5. That, nevertheless, cultural patterns cannot be changed quickly and the reality of this cannot wisely be ignored in seeking solutions.
6. That neither of the extreme pressures of the NAACP nor the Citizens Councils offers the best direction for the South.
7. That personal freedom of choice and association in social relations must be maintained within the bounds of a democratic society, even if desegregation becomes the accepted procedure for tax supported institutions.
8. That all Southerners should explore the situation thoughtfully in the light of Christian love and our democratic heritage, believing that we can go forward together even though slowly.
Sentiments such as these, of course, had little chance of winning friends and influencing segregationists in South Carolina. Among those receiving the prospectus was Governor Timmerman. Although specifically asked not to make the contents of the prospectus public, the Governor handed his copy to the press. He explained his action in the following manner: “In the belief that it is of interest generally to the public, I am making it [the prospectus] available for publication. All South Carolinians, not just these self-appointed few, are ‘Concerned’ South Carolinians.”
The Florence Citizens Council wasted little time in replying to the “Concerned South Carolinians.” In a press release, it accused the clergymen of organizing “under a cloak of secrecy” and boasted by way of comparison that it was an “open” association. The Florence Council maintained that the ministers misrepresented the facts in classifying it as an “extremist” organization along with the NAACP. It challenged the “Concerned South Carolinians” or any other group “to prove when and where the Citizens Councils have acted contrary to law or in extreme.”[524]
When the publication of the “Concerned South Carolinians” finally came out in October, it had a brisk sale.[525] The very fact that it appeared on newsstands throughout the state was in itself a victory for its sponsors.
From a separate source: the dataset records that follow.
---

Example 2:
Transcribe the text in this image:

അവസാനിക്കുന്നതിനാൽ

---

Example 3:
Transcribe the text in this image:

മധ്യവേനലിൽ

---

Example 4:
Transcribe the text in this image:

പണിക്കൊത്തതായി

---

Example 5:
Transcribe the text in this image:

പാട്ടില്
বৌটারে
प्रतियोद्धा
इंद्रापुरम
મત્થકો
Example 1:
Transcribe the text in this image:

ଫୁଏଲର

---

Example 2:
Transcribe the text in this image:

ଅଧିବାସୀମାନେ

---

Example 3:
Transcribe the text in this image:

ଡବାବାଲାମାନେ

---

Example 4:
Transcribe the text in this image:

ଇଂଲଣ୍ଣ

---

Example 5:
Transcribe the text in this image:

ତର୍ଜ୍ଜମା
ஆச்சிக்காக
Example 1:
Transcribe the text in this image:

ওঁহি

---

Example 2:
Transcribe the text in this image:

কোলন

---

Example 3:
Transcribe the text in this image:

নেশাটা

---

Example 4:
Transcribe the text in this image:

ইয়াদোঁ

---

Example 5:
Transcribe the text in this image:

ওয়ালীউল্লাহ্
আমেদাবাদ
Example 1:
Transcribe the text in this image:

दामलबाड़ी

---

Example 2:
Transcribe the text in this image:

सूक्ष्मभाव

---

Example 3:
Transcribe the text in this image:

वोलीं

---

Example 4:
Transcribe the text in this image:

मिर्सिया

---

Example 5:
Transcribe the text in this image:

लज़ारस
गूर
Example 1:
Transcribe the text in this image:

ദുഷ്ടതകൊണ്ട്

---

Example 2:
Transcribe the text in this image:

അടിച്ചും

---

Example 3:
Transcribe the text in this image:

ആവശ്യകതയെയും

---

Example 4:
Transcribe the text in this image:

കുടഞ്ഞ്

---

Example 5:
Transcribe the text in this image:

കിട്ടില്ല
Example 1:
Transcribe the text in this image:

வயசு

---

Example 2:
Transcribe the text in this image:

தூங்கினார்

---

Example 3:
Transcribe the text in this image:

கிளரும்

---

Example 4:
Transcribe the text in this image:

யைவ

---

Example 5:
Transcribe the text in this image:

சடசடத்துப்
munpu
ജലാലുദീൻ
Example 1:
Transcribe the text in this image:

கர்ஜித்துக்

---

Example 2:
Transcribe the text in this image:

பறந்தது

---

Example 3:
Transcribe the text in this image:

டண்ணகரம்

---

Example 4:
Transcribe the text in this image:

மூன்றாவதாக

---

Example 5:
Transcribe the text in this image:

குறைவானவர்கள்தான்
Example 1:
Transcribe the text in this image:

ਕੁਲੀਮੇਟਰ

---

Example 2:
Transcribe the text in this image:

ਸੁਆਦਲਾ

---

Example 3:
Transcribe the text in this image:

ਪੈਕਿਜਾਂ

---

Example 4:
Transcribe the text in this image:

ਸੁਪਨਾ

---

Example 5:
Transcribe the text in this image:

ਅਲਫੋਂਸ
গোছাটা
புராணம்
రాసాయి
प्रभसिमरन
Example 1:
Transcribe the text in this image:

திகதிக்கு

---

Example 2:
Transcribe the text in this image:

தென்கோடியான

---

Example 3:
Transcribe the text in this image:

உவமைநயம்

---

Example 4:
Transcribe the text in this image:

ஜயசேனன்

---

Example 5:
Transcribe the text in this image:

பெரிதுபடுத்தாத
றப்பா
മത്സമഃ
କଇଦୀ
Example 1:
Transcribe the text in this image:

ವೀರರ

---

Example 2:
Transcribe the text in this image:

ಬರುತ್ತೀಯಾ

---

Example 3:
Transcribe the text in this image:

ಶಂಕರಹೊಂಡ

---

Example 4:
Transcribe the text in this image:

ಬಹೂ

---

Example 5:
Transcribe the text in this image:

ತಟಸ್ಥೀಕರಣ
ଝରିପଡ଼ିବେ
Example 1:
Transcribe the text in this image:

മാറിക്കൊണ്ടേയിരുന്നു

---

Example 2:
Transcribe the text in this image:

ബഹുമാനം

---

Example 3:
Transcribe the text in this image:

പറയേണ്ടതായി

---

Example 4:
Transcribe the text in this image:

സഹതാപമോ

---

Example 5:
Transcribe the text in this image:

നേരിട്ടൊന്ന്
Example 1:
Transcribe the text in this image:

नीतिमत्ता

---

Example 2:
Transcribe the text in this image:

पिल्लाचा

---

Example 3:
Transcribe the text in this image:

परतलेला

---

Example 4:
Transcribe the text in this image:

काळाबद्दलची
Former Congressman James P. Richards praised publication of the booklet as a “real contribution to freedom of expression.”[526] Few South Carolina whites, however, saw fit to endorse the pamphlet and from public officials, aside from Richards, there was a wall of dead silence.
The booklet contained a dozen essays or statements ranging from the old fashioned segregationist arguments of Columbia attorney, R. Beverley Herbert, to the hard hitting integrationist editorials of Arthur Locke King, another attorney, from Georgetown, and Andrew McDowd Secrest, the outspoken editor and publisher of the weekly Cheraw Chronicle. Anthony Harrigan, reviewing the booklet for the News and Courier, found little of value in the collection of opinions save in the case of Mr. Herbert’s essay. The other authors, he maintained, did not represent the views of South Carolinians as were expressed at elections.[527]
Among the contributors to the little volume was Mrs. Claudia Thomas Sanders, wife of a Gaffney physician. Mrs. Sanders suggested that desegregation could be accomplished in the public schools of the state by starting with the first grades. “Children are not born with prejudice,” wrote Mrs. Sanders. “If adults could only learn from children their ability to judge character and worth without regard for externals,” she continued, the desegregation process “would be immeasurably lighter.”[528]
No one could accuse Mrs. Sanders of being one of those Northerners who could never understand the “Southern way of life.” Born in Charleston, the state’s “Holy City,” she can trace her ancestry back to the early colonial period. Moreover, she is a leading Episcopal churchwoman and is engaged in such eminently socially acceptable activities as the American Association of University Women, the Home and Garden Club, the Gaffney Hospital Auxiliary and the Cherokee County Public Library Board.[529]